Gupta-Kagan went to New York University School of Law, where he was awarded a Root-Tilden-Kern Public Interest Scholarship because of his plans to pursue a public service career representing children and families. After graduating, he clerked for Judge Marsha Berzon on the U.S. Court of Appeals for the 9th Circuit and then went to work at Children’s Law Center (CLC) in Washington, D.C., where he moved with his future wife, Avni Gupta-Kagan, a lawyer who is an educational and organizational consultant.

During his six years at CLC, he represented children and parents in District of Columbia Family Court and was a senior attorney on the CLC policy team working on legislative efforts for systemic reforms of the child protection system. His pivot to academia was two pronged: “My personality and skill set were calling me to write, which led to law review articles criticizing the status quo and proposing changes,” says Gupta-Kagan, who has written about the standard of proof in child abuse and neglect law, the school-to-prison pipeline, and the gaps and biases in child protection law. “And it was partly burnout prevention for myself,” he adds.

Working in family court is emotionally taxing, says Gupta-Kagan, and in the clinic he teaches students how to be resilient. “We go on a journey with our clients and the many traumas they encounter, and that’s difficult for lawyers to go through, although not as difficult as for the families themselves,” he says. “Students need to understand that secondary or vicarious trauma is a real thing. And though it sounds trite, self-care is very important to help students build habits that will help them continue in this work in a healthy way.”

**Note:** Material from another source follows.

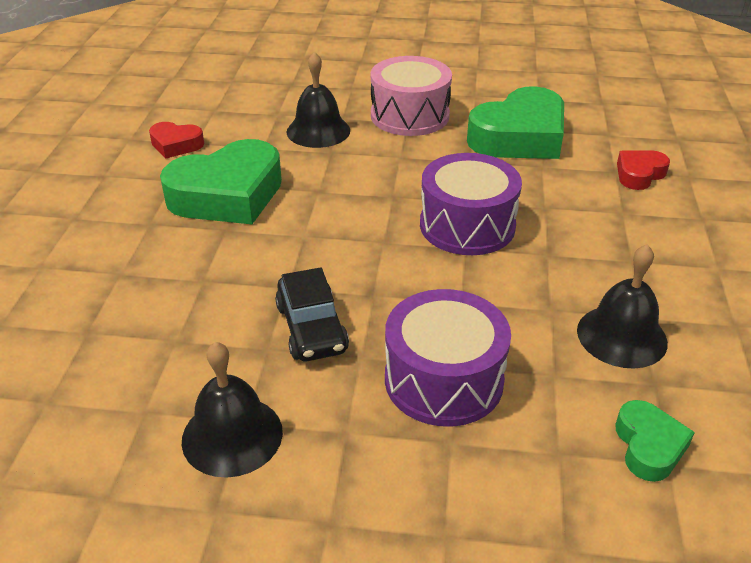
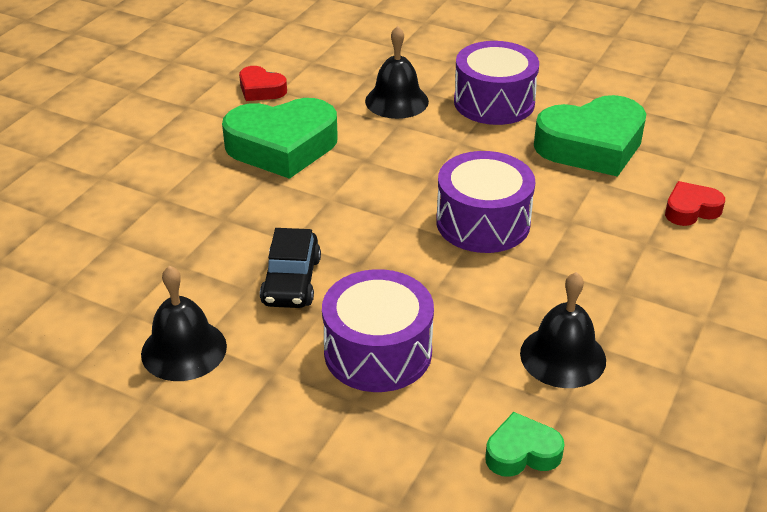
camera: 20 degrees right, 0 degrees up
(409, 115) = (494, 102): pink drum -> purple drum
(649, 446) = (522, 452): green heart -> green heart turned 120 degrees counterclockwise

Gupta-Kagan says New York City is way ahead of most of the United States in the quality of representation parents can get in family defense cases because of pioneering legal services organizations—such as The Bronx Defenders, Brooklyn Defender Services, Center for Family Representation, and Neighborhood Defender Service—that don’t exist yet in other cities and states. “I’m excited to be at Columbia Law School because it has a national and international platform where its students go off and work all over the country, all over the world,” he says. “Hopefully, the students who choose to be in my clinic will become leaders in this field.”